Masalah Terbesar Manusia

Ketika Yesus melihat iman  mereka, berkatalah Ia kepada orang lumpuh itu: “Percayalah, hai anak-Ku, dosamu sudah diampuni.” (Matius 9:2b)

 

Ayu bertanya kepada Tika “Tika, menurutmu kenapa sih dunia hancur seperti sekarang?” Tika menjawab “kurasa gara-gara orang-orang jahat. Seandainya semua berlaku baik, kurasa dunia akan jadi lebih baik.” Ayu menimpali “benar juga kamu, tetapi kenapa ada orang-orang jahat ya?” Tika menjawab “mungkin karena kemiskinan dan kurangnya tingkat pendidikan. Kalau manusia dididik dengan baik dan diberikan kecukupan hidup, kurasa manusia akan menjadi baik.” Ayu mengerutkan dahinya “tapi Tika, banyak loh penjahat yang berasal dari keluarga kaya dan terdidik.” Mendengar itu, Tika berdiam sejenak “hmm.. iya juga ya. Aku jadi bingung.”

 

Jika kita melihat berita-berita buruk di televisi maka kita bisa bertanya “mengapa ini semua terjadi? Siapakah yang seharusnya disalahkan? Kriminal itu sendiri? Pemerintah yang gagal mendidik masyarakatnya? Para ekonom yang gagal menyejahterakan rakyat? Apa solusi bagi dunia yang rusak ini?” Para filsuf di sepanjang sejarah mencoba menjawab pertanyaan yang besar ini. Selain menjawab pertanyaan itu, mereka juga mengusulkan solusi yang dipercaya dapat membuat dunia ini lebih baik. Namun ternyata sejarah membuktikan bahwa tidak ada satupun dari mereka yang dapat memberikan jawaban yang tepat dan mengusulkan solusi yang benar. Ini karena tidak ada satupun dari para filsuf ini yang merujuk kepada Alkitab. Pdt. Stephen Tong menulis “Filsafat yang gagal mengerti Alkitab dan gagal mengerti teologi yang benar, akan gagal di segala bidang.”[1]

Hanya Alkitab yang dapat menjawab pertanyaan ini. Alkitab menyatakan sebuah hal yang tidak pernah dipikirkan oleh filsuf manapun yaitu DOSA. Dosa dapat didefinisikan sebagai pemberontakan atau perlawanan terhadap Allah. Allah menyatakan bahwa jika Adam dan Hawa memakan buah dari pohon pengetahuan itu maka mereka pasti mati. Mereka mati karena melawan perintah Allah. Paulus menulis “upah dosa ialah maut” (Roma 6:23a). Mati yang dimaksudkan Alkitab pertama-tama bukanlah mati secara biologis tetapi mati rohani, yaitu terpisah dari Allah yang adalah Sumber Kehidupan dan Kebaikan. Ketika manusia sudah terpisah dari dan bermusuhan dengan Allah yang adalah Sumber Kehidupan dan Kebaikan, maka tidak heran bila takdir manusia adalah kematian dan kejahatan. Tidak mengejutkan bila dunia sekarang ini telah kacau dan tidak bisa diperbaiki melalui pendidikan dan harta semata.

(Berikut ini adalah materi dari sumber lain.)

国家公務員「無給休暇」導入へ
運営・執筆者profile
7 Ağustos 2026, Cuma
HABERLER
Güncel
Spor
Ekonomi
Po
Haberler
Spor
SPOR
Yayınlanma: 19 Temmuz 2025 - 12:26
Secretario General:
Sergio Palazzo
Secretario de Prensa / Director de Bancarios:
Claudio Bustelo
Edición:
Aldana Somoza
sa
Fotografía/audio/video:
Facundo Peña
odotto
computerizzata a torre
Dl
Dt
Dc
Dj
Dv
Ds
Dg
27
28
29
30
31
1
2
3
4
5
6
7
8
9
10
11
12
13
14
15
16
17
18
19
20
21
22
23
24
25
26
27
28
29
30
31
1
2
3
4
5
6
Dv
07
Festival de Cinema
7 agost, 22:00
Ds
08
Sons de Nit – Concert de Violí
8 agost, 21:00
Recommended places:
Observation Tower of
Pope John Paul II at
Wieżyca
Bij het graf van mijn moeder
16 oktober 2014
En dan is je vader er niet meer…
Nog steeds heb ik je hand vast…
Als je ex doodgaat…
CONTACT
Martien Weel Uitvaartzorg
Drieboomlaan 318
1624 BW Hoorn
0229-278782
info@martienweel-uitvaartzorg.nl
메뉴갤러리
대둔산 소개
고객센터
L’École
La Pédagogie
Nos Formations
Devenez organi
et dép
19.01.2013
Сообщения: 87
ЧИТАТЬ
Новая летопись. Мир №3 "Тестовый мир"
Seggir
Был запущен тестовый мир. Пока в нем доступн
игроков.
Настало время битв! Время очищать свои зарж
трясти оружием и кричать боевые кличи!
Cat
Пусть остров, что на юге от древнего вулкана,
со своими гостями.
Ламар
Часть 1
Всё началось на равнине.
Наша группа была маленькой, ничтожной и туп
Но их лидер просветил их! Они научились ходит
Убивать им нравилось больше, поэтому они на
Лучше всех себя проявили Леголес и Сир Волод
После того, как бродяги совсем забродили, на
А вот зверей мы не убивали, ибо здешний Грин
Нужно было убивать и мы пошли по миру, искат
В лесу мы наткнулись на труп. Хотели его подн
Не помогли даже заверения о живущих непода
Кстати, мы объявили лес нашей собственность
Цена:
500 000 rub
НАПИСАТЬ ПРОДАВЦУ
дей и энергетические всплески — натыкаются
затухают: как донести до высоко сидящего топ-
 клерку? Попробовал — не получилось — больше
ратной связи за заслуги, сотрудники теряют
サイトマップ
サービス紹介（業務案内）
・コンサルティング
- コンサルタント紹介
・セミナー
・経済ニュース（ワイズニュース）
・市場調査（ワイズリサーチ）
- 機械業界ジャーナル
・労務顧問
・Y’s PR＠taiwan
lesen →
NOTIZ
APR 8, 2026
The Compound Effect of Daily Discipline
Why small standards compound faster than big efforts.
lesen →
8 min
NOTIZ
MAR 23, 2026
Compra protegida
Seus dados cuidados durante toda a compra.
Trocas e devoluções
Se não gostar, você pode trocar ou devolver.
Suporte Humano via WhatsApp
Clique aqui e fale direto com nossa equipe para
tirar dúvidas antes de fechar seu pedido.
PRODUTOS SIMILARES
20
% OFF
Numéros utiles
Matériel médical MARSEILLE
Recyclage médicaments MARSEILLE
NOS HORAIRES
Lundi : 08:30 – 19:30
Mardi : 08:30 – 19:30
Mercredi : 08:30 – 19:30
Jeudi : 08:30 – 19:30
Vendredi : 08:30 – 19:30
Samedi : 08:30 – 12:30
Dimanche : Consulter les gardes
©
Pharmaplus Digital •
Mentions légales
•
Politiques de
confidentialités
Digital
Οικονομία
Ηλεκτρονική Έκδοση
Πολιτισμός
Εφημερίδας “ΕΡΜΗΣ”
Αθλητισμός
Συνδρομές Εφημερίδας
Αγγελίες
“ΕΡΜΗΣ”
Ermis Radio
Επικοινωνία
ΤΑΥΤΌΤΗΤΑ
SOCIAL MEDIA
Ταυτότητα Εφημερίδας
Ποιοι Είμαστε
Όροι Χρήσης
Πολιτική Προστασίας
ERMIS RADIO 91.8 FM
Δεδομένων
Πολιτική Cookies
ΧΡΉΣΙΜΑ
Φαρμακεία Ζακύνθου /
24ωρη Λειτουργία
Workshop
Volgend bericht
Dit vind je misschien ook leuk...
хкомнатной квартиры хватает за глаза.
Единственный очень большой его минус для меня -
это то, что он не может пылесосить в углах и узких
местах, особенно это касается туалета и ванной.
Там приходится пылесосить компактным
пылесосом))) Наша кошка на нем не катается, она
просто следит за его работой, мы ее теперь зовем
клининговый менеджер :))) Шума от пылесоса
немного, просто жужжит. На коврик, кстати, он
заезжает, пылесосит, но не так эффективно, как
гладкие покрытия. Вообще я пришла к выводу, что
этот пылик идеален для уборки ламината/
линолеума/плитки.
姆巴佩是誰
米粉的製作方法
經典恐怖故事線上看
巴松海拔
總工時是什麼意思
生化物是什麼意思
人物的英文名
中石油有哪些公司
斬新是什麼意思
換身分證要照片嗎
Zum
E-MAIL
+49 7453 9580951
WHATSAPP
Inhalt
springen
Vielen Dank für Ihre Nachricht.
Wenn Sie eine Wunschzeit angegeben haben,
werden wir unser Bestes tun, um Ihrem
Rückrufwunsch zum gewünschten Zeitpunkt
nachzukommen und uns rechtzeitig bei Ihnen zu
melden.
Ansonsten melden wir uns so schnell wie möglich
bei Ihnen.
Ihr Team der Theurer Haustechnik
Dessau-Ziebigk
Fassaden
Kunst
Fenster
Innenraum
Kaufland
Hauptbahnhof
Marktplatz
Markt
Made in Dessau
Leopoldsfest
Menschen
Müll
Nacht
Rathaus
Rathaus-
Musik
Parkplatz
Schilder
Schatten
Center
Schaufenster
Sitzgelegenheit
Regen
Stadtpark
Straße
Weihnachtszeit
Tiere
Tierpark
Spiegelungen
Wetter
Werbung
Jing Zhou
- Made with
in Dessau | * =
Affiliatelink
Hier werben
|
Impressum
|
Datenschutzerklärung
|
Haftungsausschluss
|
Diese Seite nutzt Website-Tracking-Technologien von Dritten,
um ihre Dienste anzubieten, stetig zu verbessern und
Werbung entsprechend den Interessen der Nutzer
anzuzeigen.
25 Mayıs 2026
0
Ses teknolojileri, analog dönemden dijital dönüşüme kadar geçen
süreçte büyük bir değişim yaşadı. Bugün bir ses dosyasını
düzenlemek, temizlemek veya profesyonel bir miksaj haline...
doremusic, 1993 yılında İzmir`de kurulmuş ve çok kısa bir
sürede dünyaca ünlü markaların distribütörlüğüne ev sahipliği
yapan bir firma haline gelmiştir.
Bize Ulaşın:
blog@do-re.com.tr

Allah yang mengasihi manusia ternyata memiliki rencana untuk mendamaikan Diri-Nya dengan manusia yang berdosa yaitu dengan mengirimkan dan mengorbankan Anak-Nya yang tunggal. Ketika orang yang lumpuh itu datang kepada Yesus, ia bermaksud untuk mendapatkan kesembuhan fisik. Namun Yesus pertama-tama memberikan kepadanya suatu hal yang paling dibutuhkan setiap manusia yaitu PENGAMPUNAN DOSA. Ketika manusia sudah diperdamaikan dengan Allah, ia kembali menjalin relasi dengan Sumber Kehidupan dan Kebaikan itu. Saat relasinya sudah kembali pulih dengan Allah, segala permasalahan akan selesai satu per satu. Pada akhirnya, ketika Allah telah selesai menghakimi dunia, Allah akan memberikan langit dan bumi yang baru dimana tidak ada lagi kematian dan kejahatan. Sudahkah kita mengerti kengerian dosa, meminta pengampunan-Nya, dan berjanji hidup kudus bagi-Nya?

 

[1] Stephen Tong, Pemuda dan Krisis Zaman (Jakarta, Momentum).